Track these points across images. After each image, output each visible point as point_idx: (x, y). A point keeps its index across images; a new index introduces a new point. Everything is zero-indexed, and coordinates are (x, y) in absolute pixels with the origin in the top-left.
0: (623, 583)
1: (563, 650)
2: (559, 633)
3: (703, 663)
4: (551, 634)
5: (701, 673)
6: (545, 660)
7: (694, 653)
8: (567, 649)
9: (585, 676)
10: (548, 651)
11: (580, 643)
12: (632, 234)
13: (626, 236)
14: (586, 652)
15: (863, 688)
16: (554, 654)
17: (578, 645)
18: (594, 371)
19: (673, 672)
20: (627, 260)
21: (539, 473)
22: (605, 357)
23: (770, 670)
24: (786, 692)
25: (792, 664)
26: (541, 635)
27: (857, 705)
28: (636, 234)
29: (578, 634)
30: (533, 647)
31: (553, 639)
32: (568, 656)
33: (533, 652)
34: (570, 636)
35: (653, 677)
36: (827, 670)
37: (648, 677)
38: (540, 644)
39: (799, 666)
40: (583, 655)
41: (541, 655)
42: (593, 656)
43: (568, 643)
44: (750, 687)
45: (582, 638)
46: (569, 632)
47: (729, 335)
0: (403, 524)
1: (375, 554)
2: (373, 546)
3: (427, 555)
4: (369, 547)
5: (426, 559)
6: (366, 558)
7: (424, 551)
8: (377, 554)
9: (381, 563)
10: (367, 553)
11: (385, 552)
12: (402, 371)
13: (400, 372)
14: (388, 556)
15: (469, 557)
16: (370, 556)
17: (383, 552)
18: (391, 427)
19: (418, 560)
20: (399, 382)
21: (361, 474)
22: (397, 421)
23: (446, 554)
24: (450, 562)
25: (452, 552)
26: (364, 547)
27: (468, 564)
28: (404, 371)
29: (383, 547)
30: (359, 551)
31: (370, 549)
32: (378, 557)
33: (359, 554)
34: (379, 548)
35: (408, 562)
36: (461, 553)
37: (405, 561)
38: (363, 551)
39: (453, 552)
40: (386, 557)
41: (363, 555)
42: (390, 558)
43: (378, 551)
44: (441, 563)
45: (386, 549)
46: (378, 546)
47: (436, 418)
================
Each line of the material is to be returned precisely as written.

Track these points across images. After each image, output each visible point as point_idx: (x, y). A point keeps its index across images; a new index introduces a new point. Everything is zero-indexed, and coordinates are (x, y) in absolute pixels with the origin in the top-left.
0: (623, 583)
1: (563, 650)
2: (559, 633)
3: (703, 663)
4: (551, 634)
5: (701, 673)
6: (545, 660)
7: (694, 653)
8: (567, 649)
9: (585, 676)
10: (548, 651)
11: (580, 643)
12: (632, 234)
13: (626, 236)
14: (586, 652)
15: (863, 688)
16: (554, 654)
17: (578, 645)
18: (594, 371)
19: (673, 672)
20: (627, 260)
21: (539, 473)
22: (605, 357)
23: (770, 670)
24: (786, 692)
25: (792, 664)
26: (541, 635)
27: (857, 705)
28: (636, 234)
29: (578, 634)
30: (533, 647)
31: (553, 639)
32: (568, 656)
33: (533, 652)
34: (570, 636)
35: (653, 677)
36: (827, 670)
37: (648, 677)
38: (540, 644)
39: (799, 666)
40: (583, 655)
41: (541, 655)
42: (593, 656)
43: (568, 643)
44: (750, 687)
45: (582, 638)
46: (569, 632)
47: (729, 335)
0: (403, 524)
1: (375, 554)
2: (373, 546)
3: (427, 555)
4: (369, 547)
5: (426, 559)
6: (366, 558)
7: (424, 551)
8: (377, 554)
9: (381, 563)
10: (367, 553)
11: (385, 552)
12: (402, 371)
13: (400, 372)
14: (388, 556)
15: (469, 557)
16: (370, 556)
17: (383, 552)
18: (391, 427)
19: (418, 560)
20: (399, 382)
21: (361, 474)
22: (397, 421)
23: (446, 554)
24: (450, 562)
25: (452, 552)
26: (364, 547)
27: (468, 564)
28: (404, 371)
29: (383, 547)
30: (359, 551)
31: (370, 549)
32: (378, 557)
33: (359, 554)
34: (379, 548)
35: (408, 562)
36: (461, 553)
37: (405, 561)
38: (363, 551)
39: (453, 552)
40: (386, 557)
41: (363, 555)
42: (390, 558)
43: (378, 551)
44: (441, 563)
45: (386, 549)
46: (378, 546)
47: (436, 418)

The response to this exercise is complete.